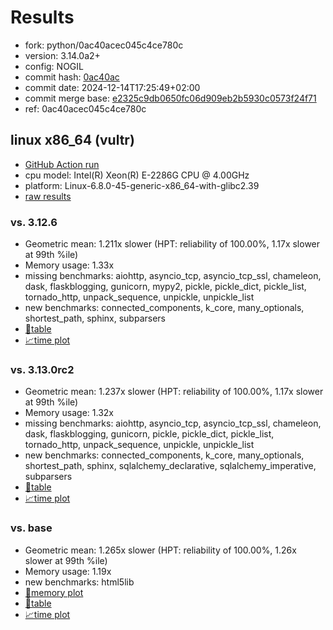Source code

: # Results

- fork: python/0ac40acec045c4ce780c
- version: 3.14.0a2+
- config: NOGIL
- commit hash: [0ac40ac](https://github.com/python/cpython/commit/0ac40ac)
- commit date: 2024-12-14T17:25:49+02:00
- commit merge base: [e2325c9db0650fc06d909eb2b5930c0573f24f71](https://github.com/python/cpython/commit/e2325c9db0650fc06d909eb2b5930c0573f24f71)
- ref: 0ac40acec045c4ce780c

## linux x86_64 (vultr)

- [GitHub Action run](https://github.com/facebookexperimental/free-threading-benchmarking/actions/runs/12334187396)
- cpu model: Intel(R) Xeon(R) E-2286G CPU @ 4.00GHz
- platform: Linux-6.8.0-45-generic-x86_64-with-glibc2.39
- [raw results](bm-20241214-vultr-x86_64-python-0ac40acec045c4ce780c-3.14.0a2%2B-0ac40ac.json)

### vs. 3.12.6

- Geometric mean: 1.211x slower (HPT: reliability of 100.00%, 1.17x slower at 99th %ile)
- Memory usage: 1.33x
- missing benchmarks: aiohttp, asyncio_tcp, asyncio_tcp_ssl, chameleon, dask, flaskblogging, gunicorn, mypy2, pickle, pickle_dict, pickle_list, tornado_http, unpack_sequence, unpickle, unpickle_list
- new benchmarks: connected_components, k_core, many_optionals, shortest_path, sphinx, subparsers
- [📄table](bm-20241214-vultr-x86_64-python-0ac40acec045c4ce780c-3.14.0a2%2B-0ac40ac-vs-3.12.6.md)
- [📈time plot](bm-20241214-vultr-x86_64-python-0ac40acec045c4ce780c-3.14.0a2%2B-0ac40ac-vs-3.12.6.svg)

### vs. 3.13.0rc2

- Geometric mean: 1.237x slower (HPT: reliability of 100.00%, 1.17x slower at 99th %ile)
- Memory usage: 1.32x
- missing benchmarks: aiohttp, asyncio_tcp, asyncio_tcp_ssl, chameleon, dask, flaskblogging, gunicorn, pickle, pickle_dict, pickle_list, tornado_http, unpack_sequence, unpickle, unpickle_list
- new benchmarks: connected_components, k_core, many_optionals, shortest_path, sphinx, sqlalchemy_declarative, sqlalchemy_imperative, subparsers
- [📄table](bm-20241214-vultr-x86_64-python-0ac40acec045c4ce780c-3.14.0a2%2B-0ac40ac-vs-3.13.0rc2.md)
- [📈time plot](bm-20241214-vultr-x86_64-python-0ac40acec045c4ce780c-3.14.0a2%2B-0ac40ac-vs-3.13.0rc2.svg)

### vs. base

- Geometric mean: 1.265x slower (HPT: reliability of 100.00%, 1.26x slower at 99th %ile)
- Memory usage: 1.19x
- new benchmarks: html5lib
- [🧠memory plot](bm-20241214-vultr-x86_64-python-0ac40acec045c4ce780c-3.14.0a2%2B-0ac40ac-vs-base-mem.svg)
- [📄table](bm-20241214-vultr-x86_64-python-0ac40acec045c4ce780c-3.14.0a2%2B-0ac40ac-vs-base.md)
- [📈time plot](bm-20241214-vultr-x86_64-python-0ac40acec045c4ce780c-3.14.0a2%2B-0ac40ac-vs-base.svg)

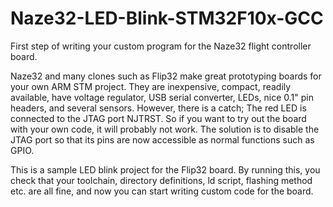 # Naze32-LED-Blink-STM32F10x-GCC
First step of writing your custom program for the Naze32 flight controller board.

Naze32 and many clones such as Flip32 make great prototyping boards for your own ARM STM project. They are inexpensive, compact, readily available, have voltage regulator, USB serial converter, LEDs, nice 0.1" pin headers, and several sensors. However, there is a catch; The red LED is connected to the JTAG port NJTRST. So if you want to try out the board with your own code, it will probably not work. The solution is to disable the JTAG port so that its pins are now accessible as normal functions such as GPIO.

This is a sample LED blink project for the Flip32 board. By running this, you check that your toolchain, directory definitions, ld script, flashing method etc. are all  fine, and now you can start writing custom code for the board. 
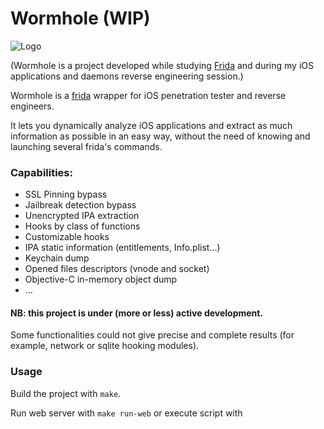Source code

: # Wormhole (WIP)
![Logo]()

(Wormhole is a project developed while studying [Frida](https://github.com/frida)
and during my iOS applications and daemons reverse engineering session.)

Wormhole is a [frida](https://github.com/frida) wrapper for iOS penetration tester and 
reverse engineers.

It lets you dynamically analyze iOS applications and 
extract as much information as possible in an easy way, without the need 
of knowing and launching several frida's commands.

### Capabilities:

- SSL Pinning bypass
- Jailbreak detection bypass
- Unencrypted IPA extraction
- Hooks by class of functions
- Customizable hooks
- IPA static information (entitlements, Info.plist...)
- Keychain dump
- Opened files descriptors (vnode and socket)
- Objective-C in-memory object dump
- ...


#### NB: this project is under (more or less) active development.
Some functionalities could not give precise and complete results
(for example, network or sqlite hooking modules).

### Usage
Build the project with `make`.

Run web server with `make run-web` or execute script with


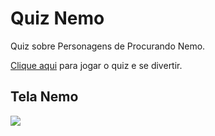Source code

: # Quiz Nemo

Quiz sobre Personagens de Procurando Nemo.

[Clique aqui](https://juliajpereira.github.io/quiz-nemo/) para jogar o quiz e se divertir.

## Tela Nemo

[![](https://github.com/JuliaJPereira/quiz-nemo/blob/gh-pages/imagens/tela-nemo.gif)]()
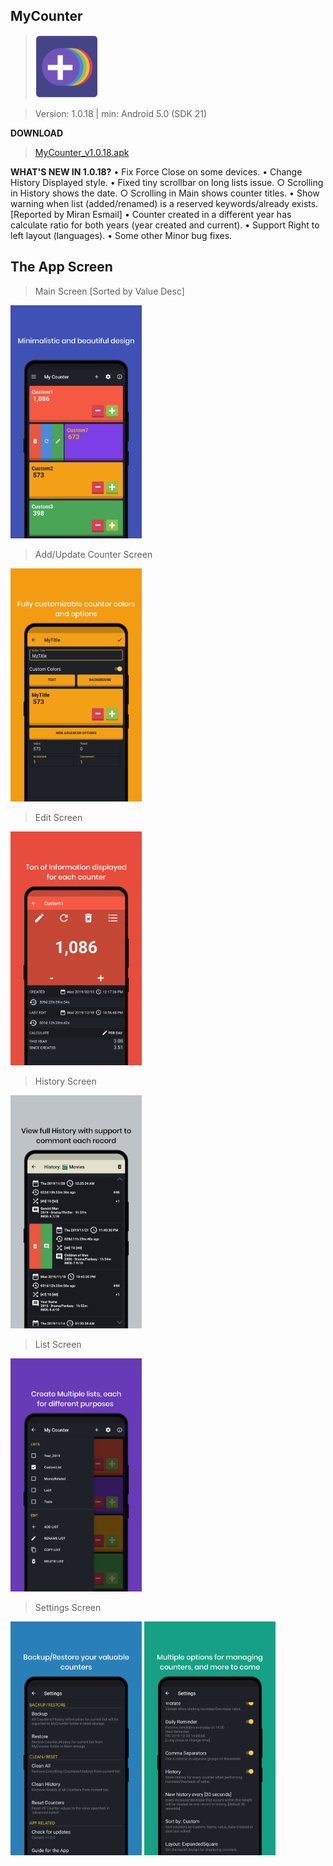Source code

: MyCounter
------------
> <img  alt="Logo" src="Images/MyCounter.png" width="100" />

> Version: 1.0.18 | min: Android 5.0 (SDK 21)

**DOWNLOAD**
> [MyCounter_v1.0.18.apk](https://play.google.com/store/apps/details?id=com.dev.hazhanjalal.mycounter)

**WHAT'S NEW IN 1.0.18?**
• Fix Force Close on some devices.
• Change History Displayed style.
• Fixed tiny scrollbar on long lists issue.
	○ Scrolling in History shows the date.
	○ Scrolling in Main shows counter titles.
• Show warning when list (added/renamed) is a reserved keywords/already exists. [Reported by Miran Esmail]
• Counter created in a different year has calculate ratio for both years (year created and current). 
• Support Right to left layout (languages). 
• Some other Minor bug fixes.


The App Screen
----------------

> Main Screen [Sorted by Value Desc]
<img alt="Main Screen" src="Images/Main.png" width="210" />

> Add/Update Counter Screen
<img  alt="Add/Update" src="Images/Add-Update.png" width="210" />
      
> Edit Screen
<img  alt="Edit" src="Images/Edit.png" width="210" />
	
> History Screen
<img alt="Main" src="Images/History.png" width="210" />

> List Screen
<img  alt="List" src="Images/List.png" width="210"/>
       		
> Settings Screen
<img  alt="Settings" src="Images/Settings-1.png" width="210" /> 
<img  alt="About" src="Images/Settings-2.png" width="210" /> 
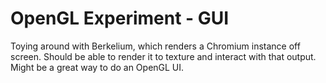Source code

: OpenGL Experiment - GUI
=======================

Toying around with Berkelium, which renders a Chromium instance off screen. Should
be able to render it to texture and interact with that output. Might be a great 
way to do an OpenGL UI.
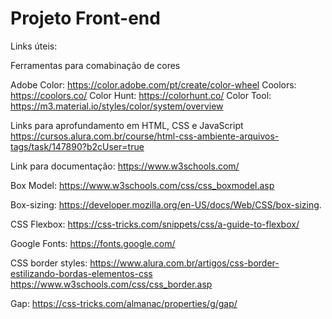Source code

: # Projeto Front-end

Links úteis:

Ferramentas para comabinação de cores

Adobe Color: https://color.adobe.com/pt/create/color-wheel
Coolors: https://coolors.co/
Color Hunt: https://colorhunt.co/
Color Tool: https://m3.material.io/styles/color/system/overview

Links para aprofundamento em HTML, CSS e JavaScript
https://cursos.alura.com.br/course/html-css-ambiente-arquivos-tags/task/147890?b2cUser=true

Link para documentação: https://www.w3schools.com/

Box Model: https://www.w3schools.com/css/css_boxmodel.asp

Box-sizing: https://developer.mozilla.org/en-US/docs/Web/CSS/box-sizing.

CSS Flexbox: https://css-tricks.com/snippets/css/a-guide-to-flexbox/

Google Fonts: https://fonts.google.com/

CSS border styles: https://www.alura.com.br/artigos/css-border-estilizando-bordas-elementos-css
https://www.w3schools.com/css/css_border.asp

Gap: https://css-tricks.com/almanac/properties/g/gap/

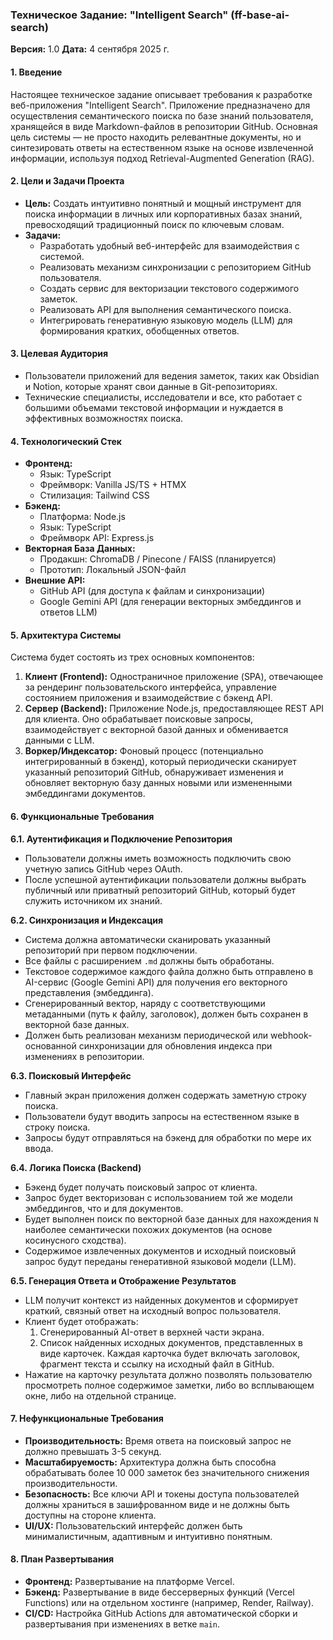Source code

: ### **Техническое Задание: "Intelligent Search" (ff-base-ai-search)**

**Версия:** 1.0
**Дата:** 4 сентября 2025 г.

#### 1. Введение

Настоящее техническое задание описывает требования к разработке веб-приложения "Intelligent Search". Приложение предназначено для осуществления семантического поиска по базе знаний пользователя, хранящейся в виде Markdown-файлов в репозитории GitHub. Основная цель системы — не просто находить релевантные документы, но и синтезировать ответы на естественном языке на основе извлеченной информации, используя подход Retrieval-Augmented Generation (RAG).

#### 2. Цели и Задачи Проекта

*   **Цель:** Создать интуитивно понятный и мощный инструмент для поиска информации в личных или корпоративных базах знаний, превосходящий традиционный поиск по ключевым словам.
*   **Задачи:**
    *   Разработать удобный веб-интерфейс для взаимодействия с системой.
    *   Реализовать механизм синхронизации с репозиторием GitHub пользователя.
    *   Создать сервис для векторизации текстового содержимого заметок.
    *   Реализовать API для выполнения семантического поиска.
    *   Интегрировать генеративную языковую модель (LLM) для формирования кратких, обобщенных ответов.

#### 3. Целевая Аудитория

*   Пользователи приложений для ведения заметок, таких как Obsidian и Notion, которые хранят свои данные в Git-репозиториях.
*   Технические специалисты, исследователи и все, кто работает с большими объемами текстовой информации и нуждается в эффективных возможностях поиска.

#### 4. Технологический Стек

*   **Фронтенд:**
    *   Язык: TypeScript
    *   Фреймворк: Vanilla JS/TS + HTMX
    *   Стилизация: Tailwind CSS
*   **Бэкенд:**
    *   Платформа: Node.js
    *   Язык: TypeScript
    *   Фреймворк API: Express.js
*   **Векторная База Данных:**
    *   Продакшн: ChromaDB / Pinecone / FAISS (планируется)
    *   Прототип: Локальный JSON-файл
*   **Внешние API:**
    *   GitHub API (для доступа к файлам и синхронизации)
    *   Google Gemini API (для генерации векторных эмбеддингов и ответов LLM)

#### 5. Архитектура Системы

Система будет состоять из трех основных компонентов:

1.  **Клиент (Frontend):** Одностраничное приложение (SPA), отвечающее за рендеринг пользовательского интерфейса, управление состоянием приложения и взаимодействие с бэкенд API.
2.  **Сервер (Backend):** Приложение Node.js, предоставляющее REST API для клиента. Оно обрабатывает поисковые запросы, взаимодействует с векторной базой данных и обменивается данными с LLM.
3.  **Воркер/Индексатор:** Фоновый процесс (потенциально интегрированный в бэкенд), который периодически сканирует указанный репозиторий GitHub, обнаруживает изменения и обновляет векторную базу данных новыми или измененными эмбеддингами документов.

#### 6. Функциональные Требования

**6.1. Аутентификация и Подключение Репозитория**
*   Пользователи должны иметь возможность подключить свою учетную запись GitHub через OAuth.
*   После успешной аутентификации пользователи должны выбрать публичный или приватный репозиторий GitHub, который будет служить источником их знаний.

**6.2. Синхронизация и Индексация**
*   Система должна автоматически сканировать указанный репозиторий при первом подключении.
*   Все файлы с расширением `.md` должны быть обработаны.
*   Текстовое содержимое каждого файла должно быть отправлено в AI-сервис (Google Gemini API) для получения его векторного представления (эмбеддинга).
*   Сгенерированный вектор, наряду с соответствующими метаданными (путь к файлу, заголовок), должен быть сохранен в векторной базе данных.
*   Должен быть реализован механизм периодической или webhook-основанной синхронизации для обновления индекса при изменениях в репозитории.

**6.3. Поисковый Интерфейс**
*   Главный экран приложения должен содержать заметную строку поиска.
*   Пользователи будут вводить запросы на естественном языке в строку поиска.
*   Запросы будут отправляться на бэкенд для обработки по мере их ввода.

**6.4. Логика Поиска (Backend)**
*   Бэкенд будет получать поисковый запрос от клиента.
*   Запрос будет векторизован с использованием той же модели эмбеддингов, что и для документов.
*   Будет выполнен поиск по векторной базе данных для нахождения `N` наиболее семантически похожих документов (на основе косинусного сходства).
*   Содержимое извлеченных документов и исходный поисковый запрос будут переданы генеративной языковой модели (LLM).

**6.5. Генерация Ответа и Отображение Результатов**
*   LLM получит контекст из найденных документов и сформирует краткий, связный ответ на исходный вопрос пользователя.
*   Клиент будет отображать:
    1.  Сгенерированный AI-ответ в верхней части экрана.
    2.  Список найденных исходных документов, представленных в виде карточек. Каждая карточка будет включать заголовок, фрагмент текста и ссылку на исходный файл в GitHub.
*   Нажатие на карточку результата должно позволять пользователю просмотреть полное содержимое заметки, либо во всплывающем окне, либо на отдельной странице.

#### 7. Нефункциональные Требования

*   **Производительность:** Время ответа на поисковый запрос не должно превышать 3-5 секунд.
*   **Масштабируемость:** Архитектура должна быть способна обрабатывать более 10 000 заметок без значительного снижения производительности.
*   **Безопасность:** Все ключи API и токены доступа пользователей должны храниться в зашифрованном виде и не должны быть доступны на стороне клиента.
*   **UI/UX:** Пользовательский интерфейс должен быть минималистичным, адаптивным и интуитивно понятным.

#### 8. План Развертывания

*   **Фронтенд:** Развертывание на платформе Vercel.
*   **Бэкенд:** Развертывание в виде бессерверных функций (Vercel Functions) или на отдельном хостинге (например, Render, Railway).
*   **CI/CD:** Настройка GitHub Actions для автоматической сборки и развертывания при изменениях в ветке `main`.
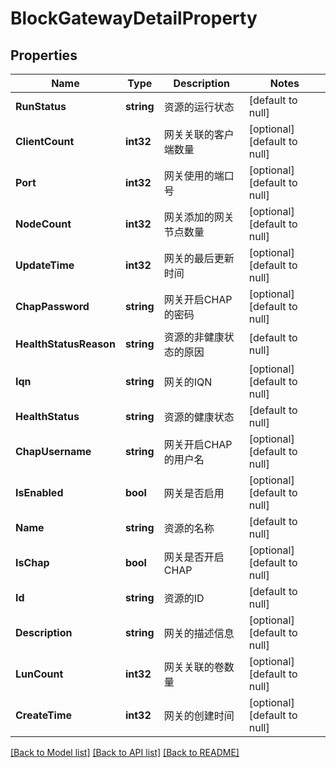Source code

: # BlockGatewayDetailProperty

## Properties
Name | Type | Description | Notes
------------ | ------------- | ------------- | -------------
**RunStatus** | **string** | 资源的运行状态 | [default to null]
**ClientCount** | **int32** | 网关关联的客户端数量 | [optional] [default to null]
**Port** | **int32** | 网关使用的端口号 | [optional] [default to null]
**NodeCount** | **int32** | 网关添加的网关节点数量 | [optional] [default to null]
**UpdateTime** | **int32** | 网关的最后更新时间 | [optional] [default to null]
**ChapPassword** | **string** | 网关开启CHAP的密码 | [optional] [default to null]
**HealthStatusReason** | **string** | 资源的非健康状态的原因 | [default to null]
**Iqn** | **string** | 网关的IQN | [optional] [default to null]
**HealthStatus** | **string** | 资源的健康状态 | [default to null]
**ChapUsername** | **string** | 网关开启CHAP的用户名 | [optional] [default to null]
**IsEnabled** | **bool** | 网关是否启用 | [optional] [default to null]
**Name** | **string** | 资源的名称 | [default to null]
**IsChap** | **bool** | 网关是否开启CHAP | [optional] [default to null]
**Id** | **string** | 资源的ID | [default to null]
**Description** | **string** | 网关的描述信息 | [optional] [default to null]
**LunCount** | **int32** | 网关关联的卷数量 | [optional] [default to null]
**CreateTime** | **int32** | 网关的创建时间 | [optional] [default to null]

[[Back to Model list]](../README.md#documentation-for-models) [[Back to API list]](../README.md#documentation-for-api-endpoints) [[Back to README]](../README.md)


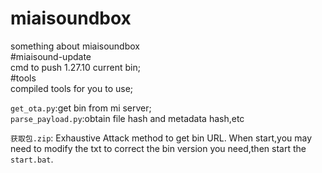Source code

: # miaisoundbox
something about miaisoundbox<br>
#miaisound-update <br>
cmd to push 1.27.10 current bin;<br>
#tools<br>
compiled tools for you to use;<br>

`get_ota.py`:get bin from mi server;<br>
`parse_payload.py`:obtain  file hash  and metadata hash,etc <br>

`获取包.zip`: Exhaustive Attack method to get bin URL. When start,you may need to modify the txt to correct the bin version you need,then start the `start.bat`.<br>
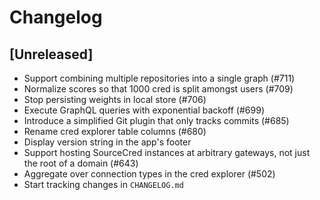 # Changelog

## [Unreleased]
- Support combining multiple repositories into a single graph (#711)
- Normalize scores so that 1000 cred is split amongst users (#709)
- Stop persisting weights in local store (#706)
- Execute GraphQL queries with exponential backoff (#699)
- Introduce a simplified Git plugin that only tracks commits (#685)
- Rename cred explorer table columns (#680)
- Display version string in the app's footer
- Support hosting SourceCred instances at arbitrary gateways, not just
  the root of a domain (#643)
- Aggregate over connection types in the cred explorer (#502)
- Start tracking changes in `CHANGELOG.md`
<!-- Please add new entries to the _top_ of this section. -->

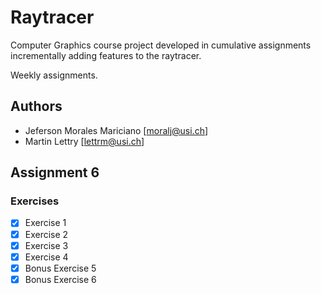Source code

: # Raytracer

Computer Graphics course project developed in cumulative assignments 
incrementally adding features to the raytracer.

Weekly assignments.

## Authors

- Jeferson Morales Mariciano [moralj@usi.ch]
- Martin Lettry [lettrm@usi.ch]


## Assignment 6

### Exercises

- [x] Exercise 1
- [x] Exercise 2
- [x] Exercise 3
- [x] Exercise 4
- [x] Bonus Exercise 5
- [x] Bonus Exercise 6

══════════════════════════════

- _Aim of the task_
In the listing above, count the lines that contain "семантического". Give the number and nothing else.

- _Answer box_
2